> **JOB**:
Copy out each line in the listing below where the word "user" appears.

> **SUPPLIED MATERIAL**:

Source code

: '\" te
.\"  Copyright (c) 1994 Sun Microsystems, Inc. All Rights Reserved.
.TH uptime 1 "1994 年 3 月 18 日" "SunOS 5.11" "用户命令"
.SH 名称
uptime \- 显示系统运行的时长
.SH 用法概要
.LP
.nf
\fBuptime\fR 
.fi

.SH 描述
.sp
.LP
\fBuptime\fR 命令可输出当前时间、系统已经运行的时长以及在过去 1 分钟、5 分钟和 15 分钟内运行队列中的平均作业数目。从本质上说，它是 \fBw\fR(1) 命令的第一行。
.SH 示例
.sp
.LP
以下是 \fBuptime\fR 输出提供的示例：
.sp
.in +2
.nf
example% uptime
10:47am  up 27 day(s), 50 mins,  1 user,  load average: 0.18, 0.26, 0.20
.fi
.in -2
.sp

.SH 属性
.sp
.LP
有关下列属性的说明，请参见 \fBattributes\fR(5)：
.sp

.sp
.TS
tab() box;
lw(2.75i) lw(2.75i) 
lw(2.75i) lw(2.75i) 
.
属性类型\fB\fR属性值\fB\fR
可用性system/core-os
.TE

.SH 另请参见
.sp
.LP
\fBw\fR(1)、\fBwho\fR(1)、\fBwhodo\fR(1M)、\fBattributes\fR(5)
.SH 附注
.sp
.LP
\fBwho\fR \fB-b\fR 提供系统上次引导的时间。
---
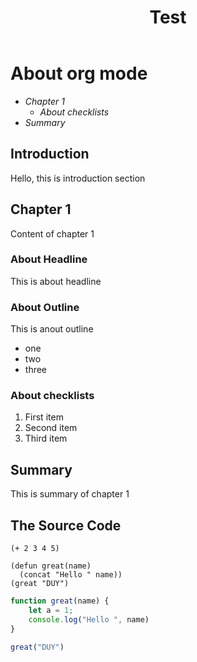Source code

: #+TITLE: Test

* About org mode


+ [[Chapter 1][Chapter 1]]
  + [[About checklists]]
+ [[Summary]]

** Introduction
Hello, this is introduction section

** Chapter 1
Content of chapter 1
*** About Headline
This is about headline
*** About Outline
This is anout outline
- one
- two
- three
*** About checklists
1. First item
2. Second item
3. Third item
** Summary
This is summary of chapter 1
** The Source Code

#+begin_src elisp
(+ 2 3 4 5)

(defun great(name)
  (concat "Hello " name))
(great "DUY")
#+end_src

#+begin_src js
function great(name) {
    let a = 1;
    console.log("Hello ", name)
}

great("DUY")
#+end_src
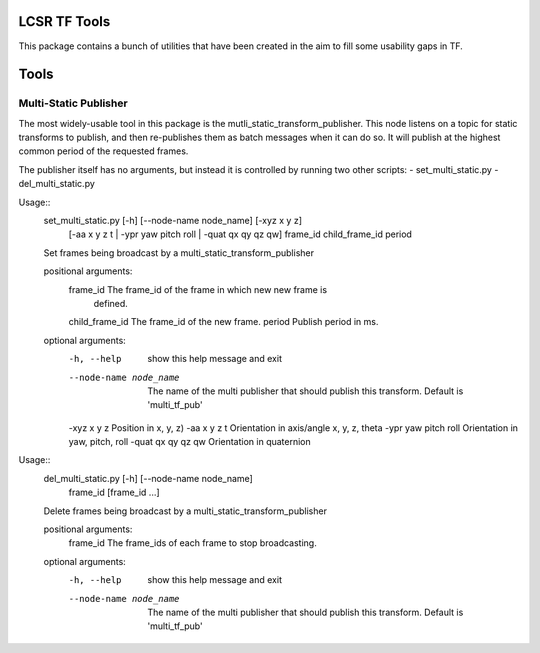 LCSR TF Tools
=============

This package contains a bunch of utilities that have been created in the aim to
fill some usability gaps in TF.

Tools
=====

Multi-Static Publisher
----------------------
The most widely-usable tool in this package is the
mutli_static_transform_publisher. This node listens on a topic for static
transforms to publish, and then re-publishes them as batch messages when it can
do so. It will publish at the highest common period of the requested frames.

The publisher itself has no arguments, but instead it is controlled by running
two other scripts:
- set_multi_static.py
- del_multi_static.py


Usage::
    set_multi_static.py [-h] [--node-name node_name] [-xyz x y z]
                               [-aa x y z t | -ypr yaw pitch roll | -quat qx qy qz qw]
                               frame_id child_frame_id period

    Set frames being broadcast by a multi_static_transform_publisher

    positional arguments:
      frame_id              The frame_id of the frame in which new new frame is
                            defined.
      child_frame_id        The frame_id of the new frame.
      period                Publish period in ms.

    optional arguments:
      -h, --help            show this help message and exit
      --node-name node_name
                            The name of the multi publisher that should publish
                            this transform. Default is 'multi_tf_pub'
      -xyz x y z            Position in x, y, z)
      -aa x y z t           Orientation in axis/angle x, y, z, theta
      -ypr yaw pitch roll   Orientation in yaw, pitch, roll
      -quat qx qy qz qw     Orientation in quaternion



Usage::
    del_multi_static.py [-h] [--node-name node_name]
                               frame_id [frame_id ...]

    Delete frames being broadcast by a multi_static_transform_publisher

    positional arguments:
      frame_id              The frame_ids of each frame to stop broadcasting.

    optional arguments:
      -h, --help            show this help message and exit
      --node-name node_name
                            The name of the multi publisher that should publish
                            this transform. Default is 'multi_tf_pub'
---
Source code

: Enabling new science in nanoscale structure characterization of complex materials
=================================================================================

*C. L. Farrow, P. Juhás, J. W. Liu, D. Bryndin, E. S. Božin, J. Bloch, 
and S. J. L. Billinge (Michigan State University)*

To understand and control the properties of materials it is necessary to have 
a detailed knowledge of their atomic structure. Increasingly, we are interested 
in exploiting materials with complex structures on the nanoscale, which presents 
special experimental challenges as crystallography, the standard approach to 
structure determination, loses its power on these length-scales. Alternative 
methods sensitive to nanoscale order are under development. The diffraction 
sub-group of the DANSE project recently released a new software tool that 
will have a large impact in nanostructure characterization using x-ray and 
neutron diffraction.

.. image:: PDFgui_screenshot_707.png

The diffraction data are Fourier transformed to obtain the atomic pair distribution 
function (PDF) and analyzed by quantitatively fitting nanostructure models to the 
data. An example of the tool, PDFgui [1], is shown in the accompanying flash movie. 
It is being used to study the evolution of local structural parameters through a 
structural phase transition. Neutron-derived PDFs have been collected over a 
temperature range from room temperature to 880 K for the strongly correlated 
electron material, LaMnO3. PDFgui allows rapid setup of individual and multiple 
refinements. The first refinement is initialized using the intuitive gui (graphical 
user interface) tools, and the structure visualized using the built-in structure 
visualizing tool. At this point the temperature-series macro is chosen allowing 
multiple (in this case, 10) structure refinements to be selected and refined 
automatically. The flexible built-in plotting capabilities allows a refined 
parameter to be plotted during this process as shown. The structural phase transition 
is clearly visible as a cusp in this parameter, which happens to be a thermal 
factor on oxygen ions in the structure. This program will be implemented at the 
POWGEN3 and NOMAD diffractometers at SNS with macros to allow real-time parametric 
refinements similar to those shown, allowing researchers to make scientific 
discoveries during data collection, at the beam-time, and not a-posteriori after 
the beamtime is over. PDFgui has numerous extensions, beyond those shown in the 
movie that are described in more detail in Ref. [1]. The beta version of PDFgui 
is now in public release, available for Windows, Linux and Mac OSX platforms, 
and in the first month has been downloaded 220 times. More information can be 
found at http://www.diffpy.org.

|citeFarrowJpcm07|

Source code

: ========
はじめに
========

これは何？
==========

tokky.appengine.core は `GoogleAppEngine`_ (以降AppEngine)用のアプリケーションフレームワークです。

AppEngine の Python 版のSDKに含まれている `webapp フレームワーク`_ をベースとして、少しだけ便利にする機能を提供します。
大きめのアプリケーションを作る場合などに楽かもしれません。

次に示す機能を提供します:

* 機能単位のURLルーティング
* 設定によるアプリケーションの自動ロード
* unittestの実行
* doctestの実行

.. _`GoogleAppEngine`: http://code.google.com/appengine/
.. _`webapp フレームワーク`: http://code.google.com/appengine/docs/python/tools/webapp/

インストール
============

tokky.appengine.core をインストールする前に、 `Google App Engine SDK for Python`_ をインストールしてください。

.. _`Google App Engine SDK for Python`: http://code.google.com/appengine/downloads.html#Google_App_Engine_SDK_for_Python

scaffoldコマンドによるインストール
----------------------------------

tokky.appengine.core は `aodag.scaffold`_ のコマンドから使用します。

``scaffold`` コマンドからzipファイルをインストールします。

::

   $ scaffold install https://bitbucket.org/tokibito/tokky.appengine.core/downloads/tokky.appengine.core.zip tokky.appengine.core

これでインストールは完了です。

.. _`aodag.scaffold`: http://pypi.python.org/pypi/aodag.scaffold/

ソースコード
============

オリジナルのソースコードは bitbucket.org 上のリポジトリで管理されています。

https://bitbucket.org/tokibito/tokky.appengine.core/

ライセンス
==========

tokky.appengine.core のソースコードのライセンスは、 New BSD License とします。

> **EXPECTED OUTPUT**:
10:47am  up 27 day(s), 50 mins,  1 user,  load average: 0.18, 0.26, 0.20
user interface) tools, and the structure visualized using the built-in structure 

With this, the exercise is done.